As I'm starting to move away from kits to steeping grains/partial boils/mini mashes I'm looking for a good spot to buy specialty grains/malts/hops/yeasts etc. I'd love to have just a single well-stocked store where I can find pretty much anything I'm after instead of having to hunt around and (if it's not too much to ask) I'd love to not pay an arm and a leg for it hah!

Recommendations?


----------



## tricache (24/7/13)

You cannot go past Craftbrewer and Kegs can bring anything (within reason) down to meeting so that can save on some shipping.

Never heard of Laughing Lizard by Harbourtown before, I work just off Brisbane Road so I might have to go check them out.

I think we have ALL been to the guy at Bett-a-Brew and we ALL think he is a bit crazy but still not bad for hardware but not too sure on grains ect.

My vote, Craftbrewer, that is where I get all my stuff from


----------



## dammag (24/7/13)

Yep.

Craftbrewer gets my business. I just do up an order on the net and whamo, it somehow appears at our club meeting (thanks Kegs!) They can also mill your grains which is handy when starting down that path.

At least the guy at Parkwood has a range of grains but no liquid yeast and he seems to keep his dry yeast on the shelf, not in a fridge. Don't know about his hops.

Craftbrewer has well packed, fresh hops and I've mail ordered from Hopdealz (look for Yob on this forum, it's in his signature) and got good service and good hops.

It would be great to be able to pop out and get some liquid yeast on a Saturday morning for that brew you've just dreamt up but alas it's a drive to Brisbane if you're keen! You'd think someone would open a decent shop. Maybe it will happen one day!


----------



## Canuckdownunder (24/7/13)

Cheers Guys
Ya it seems pretty unanimous that Craftbrewer is the one to go to. I guess I'm just gonna have to plan out my brews then journey on up to Bris to go say hello!



tricache said:


> Never heard of Laughing Lizard by Harbourtown before, I work just off Brisbane Road so I might have to go check them out.


Ya it's one of those U-brew franchises that's turned independent and he's started carrying stuff.
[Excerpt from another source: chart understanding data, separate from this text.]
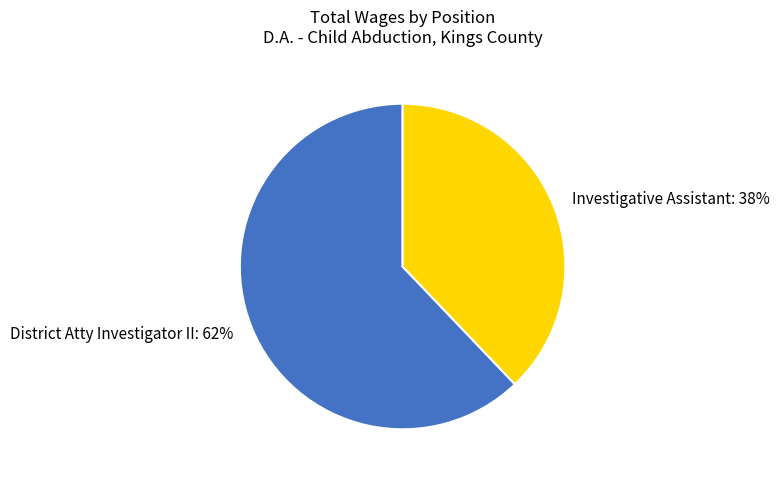

Is there any slice that represents more than half of the pie?

Yes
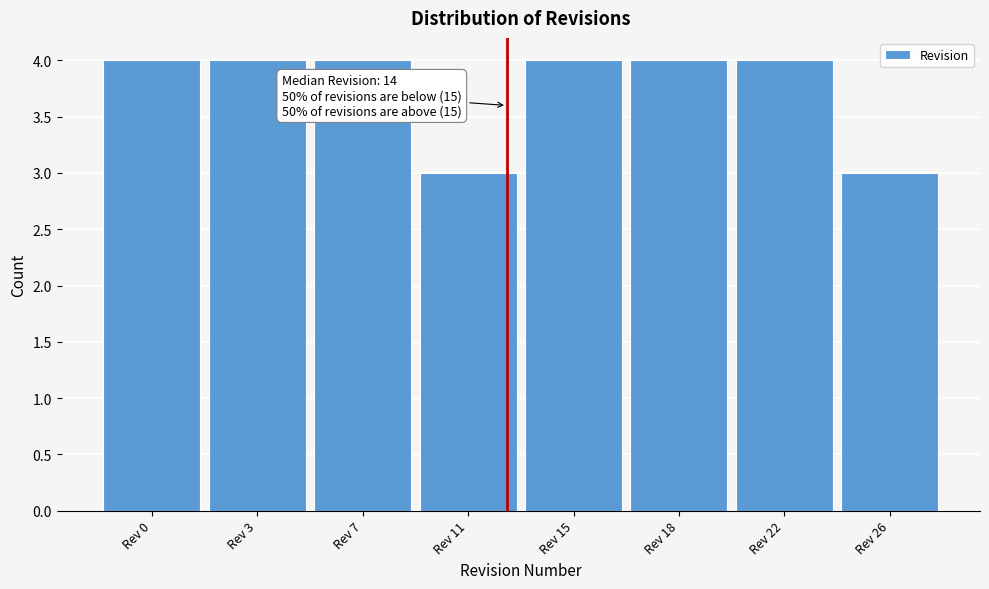

Reading left to right, list all the values displayed in this chart.

4	4	4	3	4	4	4	3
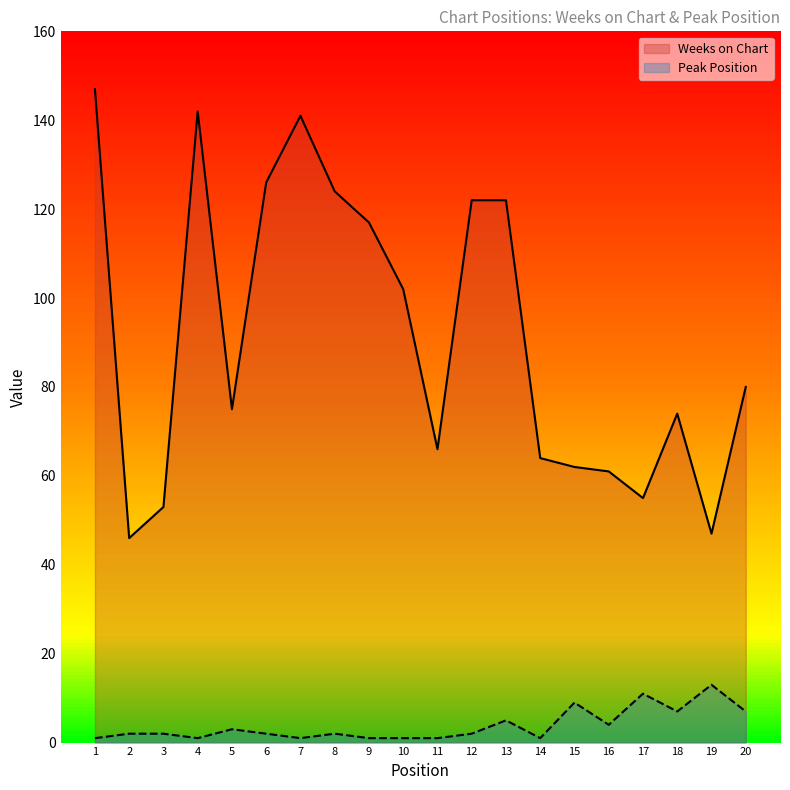

Is the value of Peak Position at 20 greater than the value of Weeks on Chart at 17?

No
Helpful guy bought some crystal and amarillo/cascade for the Hella Easy Pale Ale recipe that I tried last night (Fingers crossed). 

How's Craftbrewer on liquid malt extract choices?


----------



## tricache (24/7/13)

Canuckdownunder said:


> Cheers Guys
> Ya it seems pretty unanimous that Craftbrewer is the one to go to. I guess I'm just gonna have to plan out my brews then journey on up to Bris to go say hello!
> 
> 
> ...


Good to know, where abouts are they? Might pay them a visit.
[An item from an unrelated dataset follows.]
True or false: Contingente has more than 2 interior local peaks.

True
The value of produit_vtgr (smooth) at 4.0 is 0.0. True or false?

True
Not sure how much liquid they have but they do some. They are only at Capalaba so not a massive drive


----------



## Canuckdownunder (24/7/13)

Laughing Lizard Brewing Co: Unit 1/27 Sinclair Street, Arundel Q 4214


----------



## WildaYeast (26/7/13)

Another vote for CB. Will try to make a meeting sometime. Nice to know "delivery" is a possibility...


----------



## stinkypetegc (16/8/13)

i like craftbrewer , great stock and good service , the parkwood guy is only when im desperate, once im in there i cant seem to get away from him, im still learning myself with the ag biab way enjoying it though great hobby


----------



## kegs23 (11/9/13)

just remember everyone come to the home brew club at burliegh brewing every 2nd friday night ,,lots of people to help you out in going all grain,,,,,some people might even have some cheap set up gear aswell,,,,,,,check out facebook (the goldclub) ,cheers see everyone one on friday for the 1st birthday party


----------